The state pension age should increase to 68 by 2039 and the triple lock guarantee should be scrapped during the next Parliament, an independent review recommends.
Former CBI director general John Cridland, who was appointed as the Government's independent reviewer of state pension age last year, said the state pension age should increase from 67 to 68 between 2037 and 2039.
Pension experts said if the recommendations are taken up, people in their 40s face their state pension age being pushed back a year. They warned those in their 30s and younger may eventually face the possibility of drawing their pension at 70.
The state pension age is already due to go up in stages, with a rise to 67 by 2028. The next increase to 68 is not due to happen until between 2044 and 2046.
But the review said the rise to 68 should happen seven years earlier than planned, providing greater "intergenerational fairness", and helping the fiscal sustainability of the state pension.
The report, which focuses on state pension age arrangements beyond 2028, will help inform the Government's review of the state pension age, due in May.
In 2013, the coalition government said that someone should spend up to a third of their adult life above state pension age on average.
The Government Actuary's Department has been asked to consider two alternative scenarios for the state pension age, reflecting someone spending either 32% or 33.3% of their projected adult life in retirement.
Under a 32% scenario, it found the state pension age could rise to 69 between 2040 and 2042. Under a 33.3% scenario the state pension age could rise to 69 between 2053 and 2055.
Mr Cridland's report said the state pension is a "pay as you go" system - meaning today's workers pay for today's pensioners.
Today, there are 305 pensioners for every thousand people of working age.
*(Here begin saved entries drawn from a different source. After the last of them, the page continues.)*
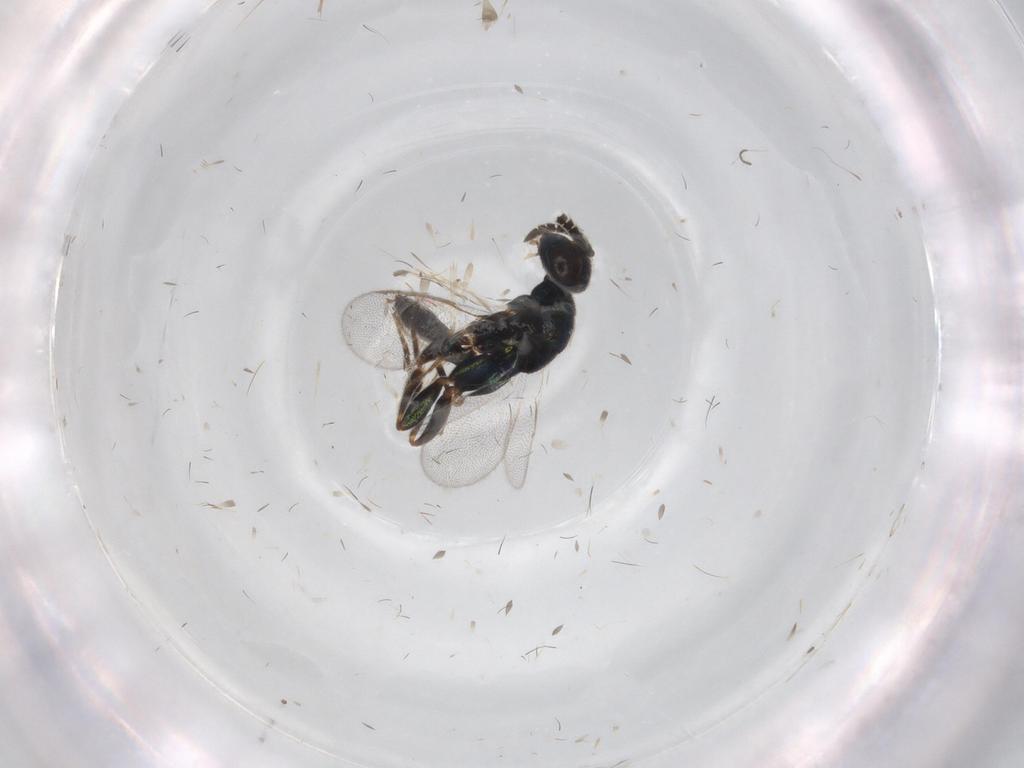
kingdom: Animalia
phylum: Arthropoda
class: Insecta
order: Hymenoptera
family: Cleonyminae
By the time people approach retirement nearing 2050, there will be 357 pensioners for every thousand people of working age.
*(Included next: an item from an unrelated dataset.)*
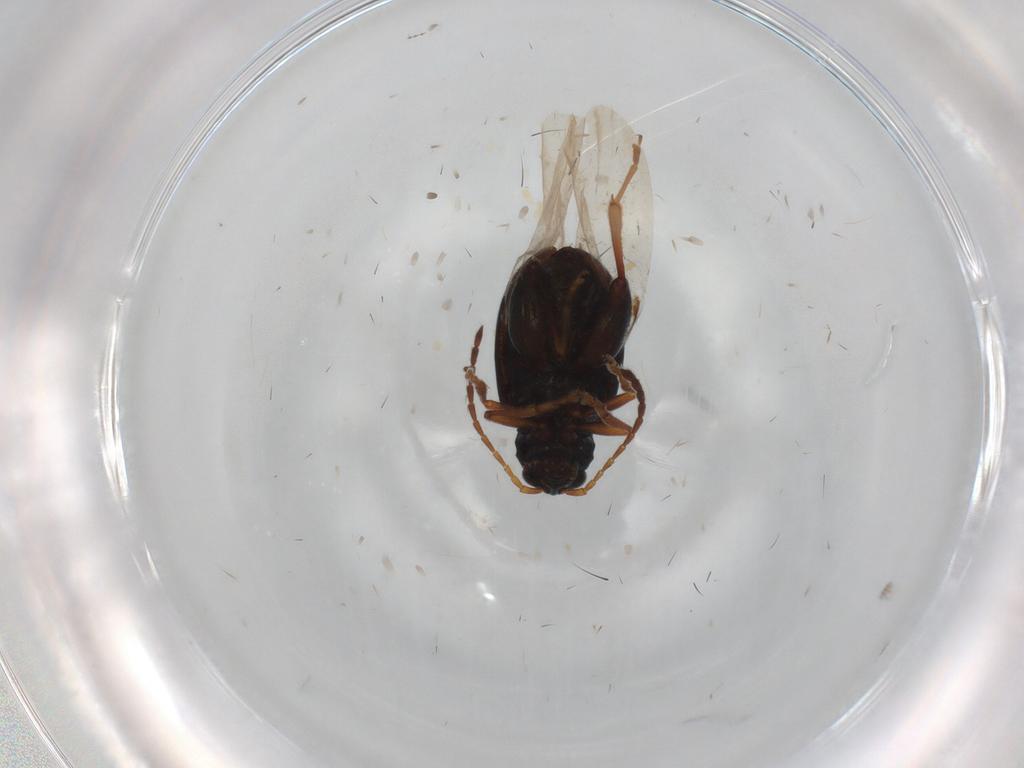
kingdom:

Nearly £100 billion per year is currently spent by the Government on the state pension and pensioner benefits.
Projections suggest an additional 1% of GDP will need to be spent on the state pension by 2036-37. The report said if the same rise in spending was faced today, this would be equivalent to a rise in taxation of £725 per household per year.
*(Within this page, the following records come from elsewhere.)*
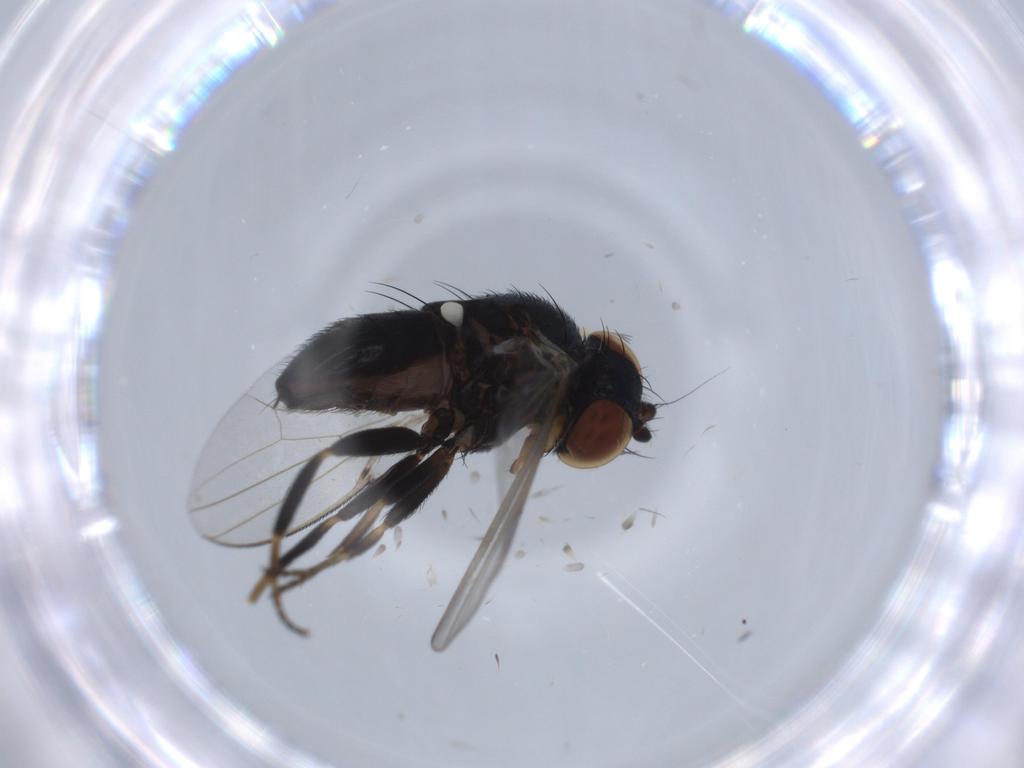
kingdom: Animalia
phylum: Arthropoda
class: Insecta
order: Diptera
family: Milichiidae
The Government has committed to maintaining the triple lock, which ensures the state pension increases in line with the higher of inflation, earnings, or 2.5%, throughout the current Parliament.
But the report said: "We recommend that the triple lock is withdrawn in the next Parliament."
Tom McPhail, head of retirement policy at Hargreaves Lansdown, said: "This report is going to be particularly unwelcome for anyone in their early 40s, as they're now likely to see their state pension age pushed back another year.
"For those in their 30s and younger, it reinforces the expectation of a state pension from age 70, which means an extra two years of work. This report also looks like the death-knell for the state pension triple lock."
Other recommendations in the report include:
- People over state pension age should be able to draw down part of their state pension if they want to, leaving the balance to benefit from the deferral arrangements. This could benefit people who want to carry on working part-time.
- A "mid-life MOT" should be introduced to encourage people to take stock, and make realistic choices about work, health and retirement.
- There should be a drive for older workers to become apprenticeship mentors and trainers.
- Statutory carers' leave should be introduced to help those with caring responsibilities.
- Means-tested support should be available for pensioners should be set one year below state pension age from the point at which the increase to 68 is introduced, for people who are unable to work through ill health or because of caring responsibilities.
The possibility of varying the state pension age to reflect varying life expectancies across the country had also been raised.
But the report said having regional variations to the state pension age was not practical.
Work and Pensions Secretary Damian Green said: "As Government goes about making its decision on the future state pension age in May of this year, these contributions and recommendations will provide important insight."
Baroness Altmann, also a former pensions minister, said: "I would like to see more allowance for people to get their state pension earlier if, for example, they are in poor health or started work exceptionally young, perhaps in tough industrial jobs, and genuinely cannot keep going till nearly 70."